Given data:
□ □ □ □ □

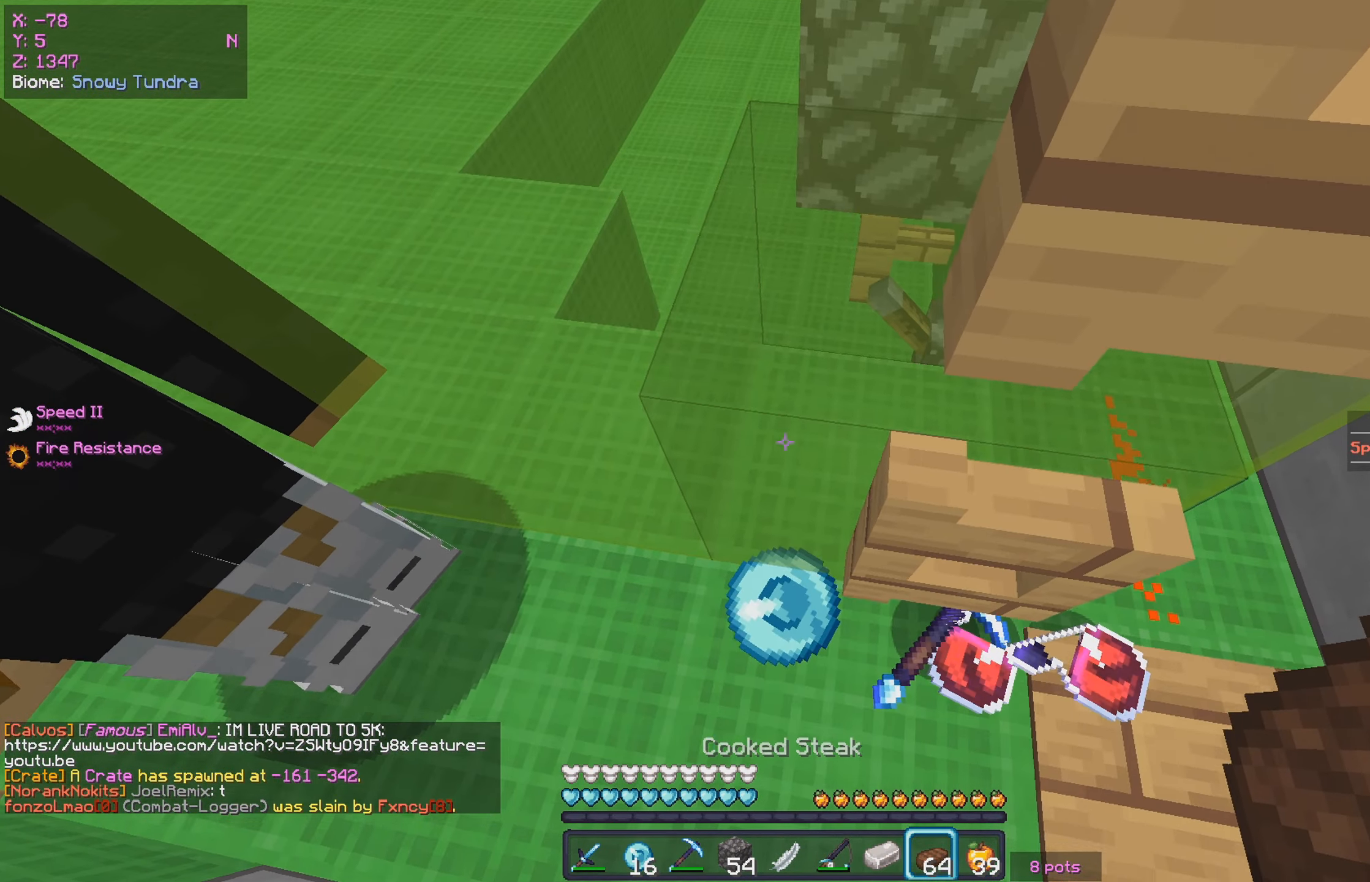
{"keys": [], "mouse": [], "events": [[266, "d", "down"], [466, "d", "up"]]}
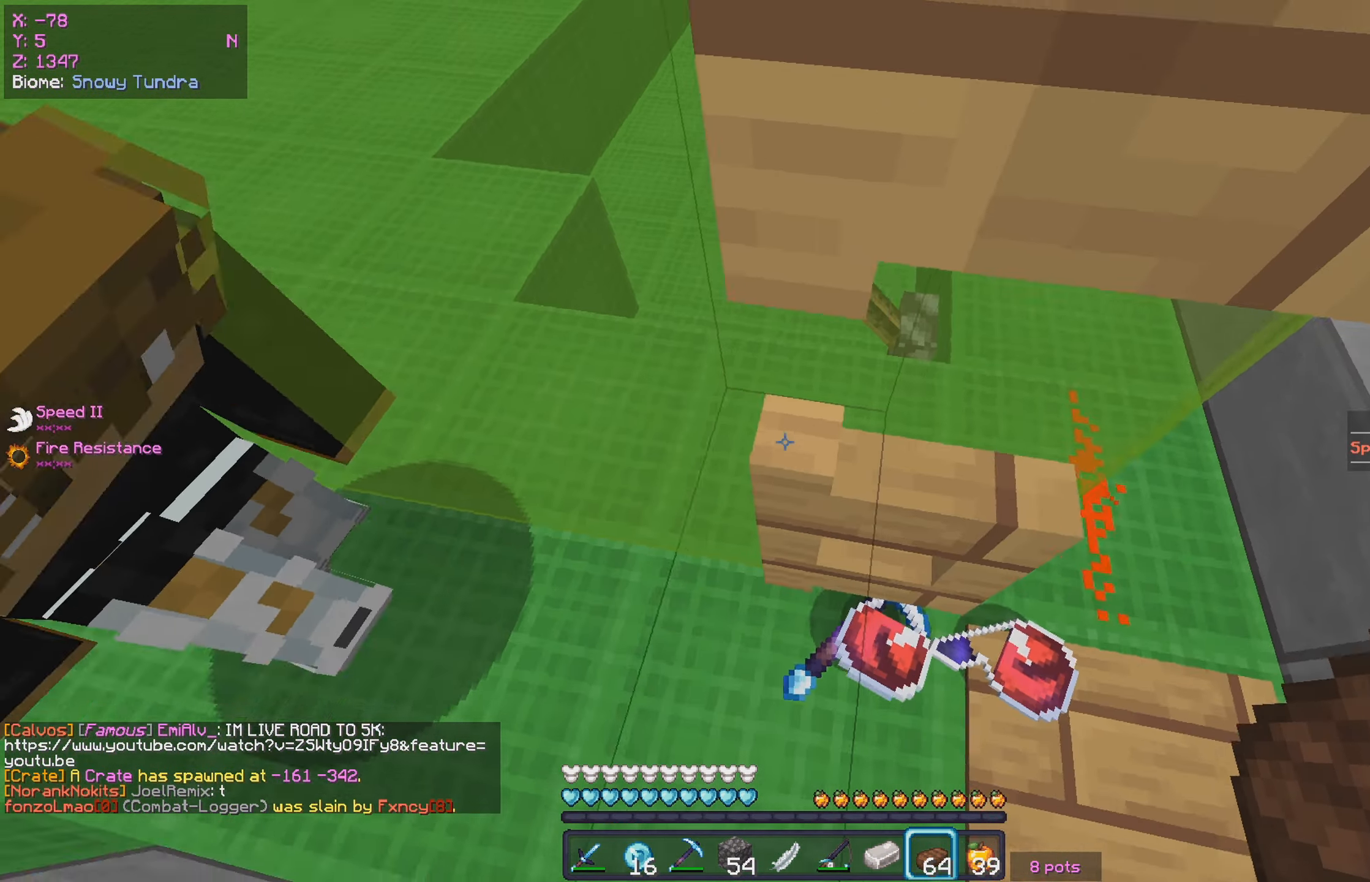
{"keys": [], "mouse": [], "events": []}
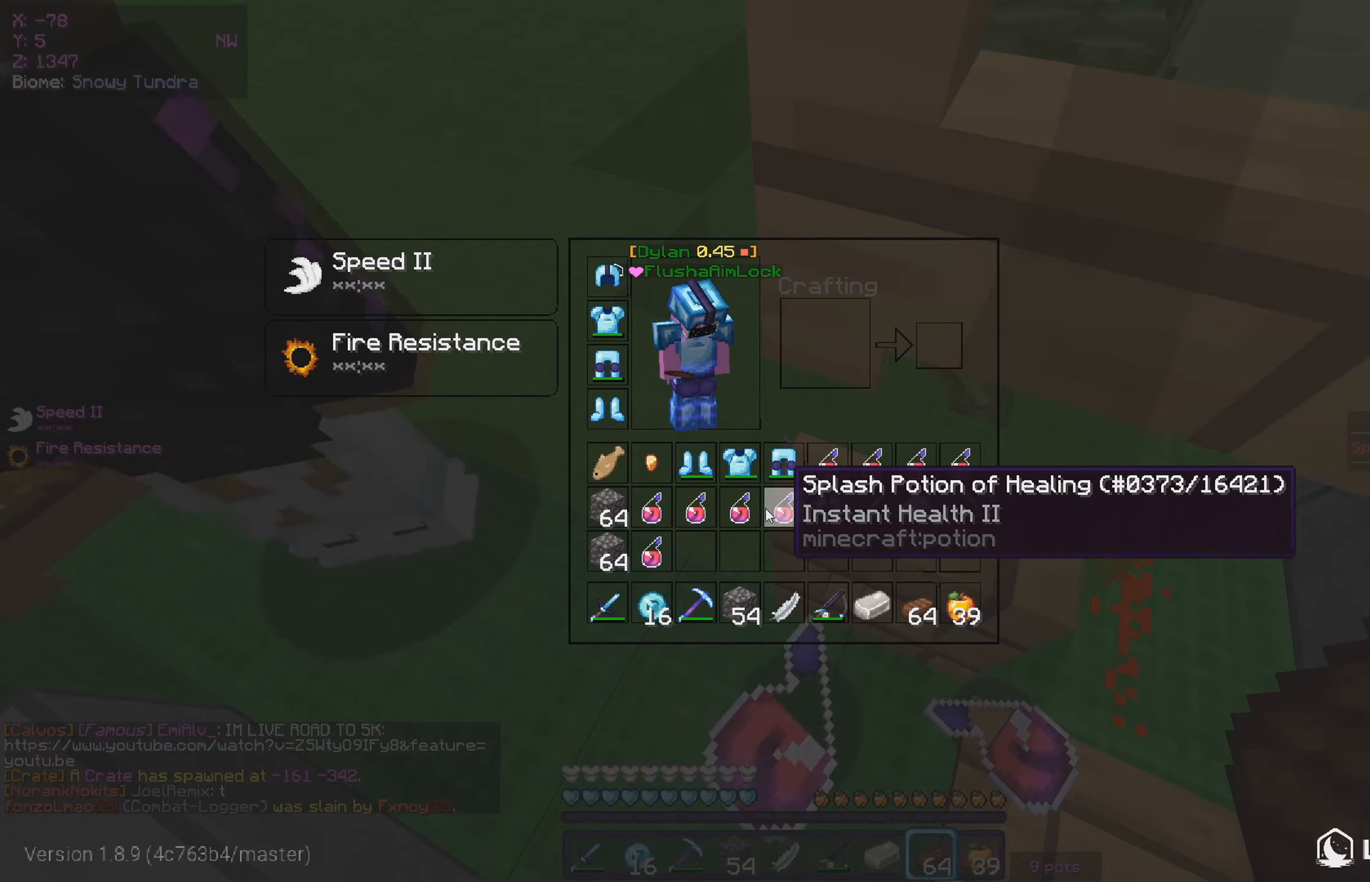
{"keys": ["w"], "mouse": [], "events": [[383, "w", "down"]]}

□ □ □ □ □

Problem to work on:
Whenever the string "down" shows up in a line above, copy that line.

Answer to the problem:
{"keys": [], "mouse": [], "events": [[266, "d", "down"], [466, "d", "up"]]}
{"keys": ["w"], "mouse": [], "events": [[383, "w", "down"]]}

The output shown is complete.